The video was shot on June 15 this year in London and released on July 8, the same day that Judge Gladys Kessler of the Federal District Court for the District of Columbia, ruled that she had no power to order the military to refrain from force-feeding a detainee at the prison. Judge Kessler also wrote that it was “perfectly clear” that the procedure was “a painful, humiliating and degrading process,” as my colleague Charlie Savage reported.

Lawyers are working with Reprieve on that case.

At just over four minutes long, about one minute and 30 seconds of the video is dedicated to the intubation, struggles and restraint of Mr.

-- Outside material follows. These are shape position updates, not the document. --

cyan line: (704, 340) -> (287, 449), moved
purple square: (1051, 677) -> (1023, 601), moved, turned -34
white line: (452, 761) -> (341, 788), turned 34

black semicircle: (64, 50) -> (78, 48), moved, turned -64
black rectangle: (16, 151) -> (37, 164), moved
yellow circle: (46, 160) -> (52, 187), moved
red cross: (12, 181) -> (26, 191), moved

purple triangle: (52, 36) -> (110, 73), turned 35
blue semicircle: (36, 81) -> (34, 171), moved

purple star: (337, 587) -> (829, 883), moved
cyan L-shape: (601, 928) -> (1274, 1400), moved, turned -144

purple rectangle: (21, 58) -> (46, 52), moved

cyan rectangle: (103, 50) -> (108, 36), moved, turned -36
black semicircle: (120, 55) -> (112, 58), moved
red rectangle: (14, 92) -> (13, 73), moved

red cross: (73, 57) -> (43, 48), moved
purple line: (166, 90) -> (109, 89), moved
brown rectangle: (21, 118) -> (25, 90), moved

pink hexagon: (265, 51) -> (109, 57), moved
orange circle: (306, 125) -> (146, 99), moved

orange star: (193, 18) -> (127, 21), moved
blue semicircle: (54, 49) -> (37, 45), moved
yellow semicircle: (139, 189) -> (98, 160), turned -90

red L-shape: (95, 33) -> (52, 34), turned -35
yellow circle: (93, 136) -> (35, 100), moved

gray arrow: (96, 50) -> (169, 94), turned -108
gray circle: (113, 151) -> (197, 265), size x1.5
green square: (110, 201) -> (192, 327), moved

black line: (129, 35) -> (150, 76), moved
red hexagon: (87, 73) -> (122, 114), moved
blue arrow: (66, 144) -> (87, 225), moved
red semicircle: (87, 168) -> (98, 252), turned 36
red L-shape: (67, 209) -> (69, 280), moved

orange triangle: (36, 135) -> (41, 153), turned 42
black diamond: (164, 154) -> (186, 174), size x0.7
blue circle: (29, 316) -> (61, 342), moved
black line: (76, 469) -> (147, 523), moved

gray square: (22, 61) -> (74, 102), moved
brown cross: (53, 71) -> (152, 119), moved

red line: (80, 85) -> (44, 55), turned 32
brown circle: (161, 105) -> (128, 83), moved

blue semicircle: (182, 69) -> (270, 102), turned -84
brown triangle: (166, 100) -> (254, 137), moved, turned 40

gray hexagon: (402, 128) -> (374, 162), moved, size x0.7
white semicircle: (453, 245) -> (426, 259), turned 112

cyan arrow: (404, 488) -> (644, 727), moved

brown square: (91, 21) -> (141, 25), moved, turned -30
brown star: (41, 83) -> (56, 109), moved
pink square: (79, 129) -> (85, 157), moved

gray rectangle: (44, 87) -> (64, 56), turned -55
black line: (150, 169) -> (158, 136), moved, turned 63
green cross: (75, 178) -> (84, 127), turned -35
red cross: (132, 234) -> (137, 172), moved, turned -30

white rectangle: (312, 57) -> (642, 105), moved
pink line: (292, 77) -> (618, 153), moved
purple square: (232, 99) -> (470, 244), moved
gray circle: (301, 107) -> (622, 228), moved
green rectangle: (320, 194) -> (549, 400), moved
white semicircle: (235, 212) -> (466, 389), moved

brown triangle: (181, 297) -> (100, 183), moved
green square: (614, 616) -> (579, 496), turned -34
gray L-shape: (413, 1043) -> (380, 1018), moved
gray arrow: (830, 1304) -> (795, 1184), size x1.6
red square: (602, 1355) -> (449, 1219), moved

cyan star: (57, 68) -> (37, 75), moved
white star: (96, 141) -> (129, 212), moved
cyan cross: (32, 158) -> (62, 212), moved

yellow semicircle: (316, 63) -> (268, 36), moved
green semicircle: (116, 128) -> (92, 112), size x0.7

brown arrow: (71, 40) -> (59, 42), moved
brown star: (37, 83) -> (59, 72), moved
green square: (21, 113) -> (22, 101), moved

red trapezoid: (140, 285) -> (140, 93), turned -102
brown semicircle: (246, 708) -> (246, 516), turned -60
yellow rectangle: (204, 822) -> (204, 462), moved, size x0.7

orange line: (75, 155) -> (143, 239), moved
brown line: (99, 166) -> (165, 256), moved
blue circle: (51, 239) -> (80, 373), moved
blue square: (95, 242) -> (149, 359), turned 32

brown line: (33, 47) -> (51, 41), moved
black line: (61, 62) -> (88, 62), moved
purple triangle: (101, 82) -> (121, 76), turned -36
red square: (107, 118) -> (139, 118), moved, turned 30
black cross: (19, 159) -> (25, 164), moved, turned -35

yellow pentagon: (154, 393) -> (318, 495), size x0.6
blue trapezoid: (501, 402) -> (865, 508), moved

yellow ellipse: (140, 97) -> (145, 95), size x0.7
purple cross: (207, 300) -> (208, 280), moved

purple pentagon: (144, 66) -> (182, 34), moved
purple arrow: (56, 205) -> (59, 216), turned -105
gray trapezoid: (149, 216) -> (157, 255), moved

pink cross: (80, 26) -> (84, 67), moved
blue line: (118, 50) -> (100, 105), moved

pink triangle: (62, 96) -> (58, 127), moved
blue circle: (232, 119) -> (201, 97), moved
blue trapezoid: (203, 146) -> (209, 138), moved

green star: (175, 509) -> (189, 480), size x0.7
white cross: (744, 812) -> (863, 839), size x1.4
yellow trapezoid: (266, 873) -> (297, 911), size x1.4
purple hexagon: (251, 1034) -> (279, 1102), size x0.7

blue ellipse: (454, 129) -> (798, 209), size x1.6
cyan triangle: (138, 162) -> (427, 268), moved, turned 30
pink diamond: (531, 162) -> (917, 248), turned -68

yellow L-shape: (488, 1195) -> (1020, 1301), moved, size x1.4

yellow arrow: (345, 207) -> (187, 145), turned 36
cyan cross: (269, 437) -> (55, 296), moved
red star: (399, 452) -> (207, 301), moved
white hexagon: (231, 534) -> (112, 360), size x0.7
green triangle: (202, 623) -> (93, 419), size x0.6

Bey, although a caption said the procedures can take two hours.

After he pleads for them to stop, Mr. Bey sobs into his hands and then speaks. He said, in part:

When the tube went in, the first part of it is not that bad, but then you get this burning. And then it starts to be like really unbearable. It feels like something is going into my brain. And it started to reach the back of my throat. I really couldn’t take it.

According to the military, 45 detainees are “approved” for force-feedings if they refuse to eat, out of the 106 detainees participating in the hunger strike, Mr. Savage reported.

In a commentary published in Opinion section of The New York Times in April, one of the detainees represented by Reprieve lawyers, Samir Naji al Hasan Moqbel, described being force-fed after being on a hunger strike since Feb. 10.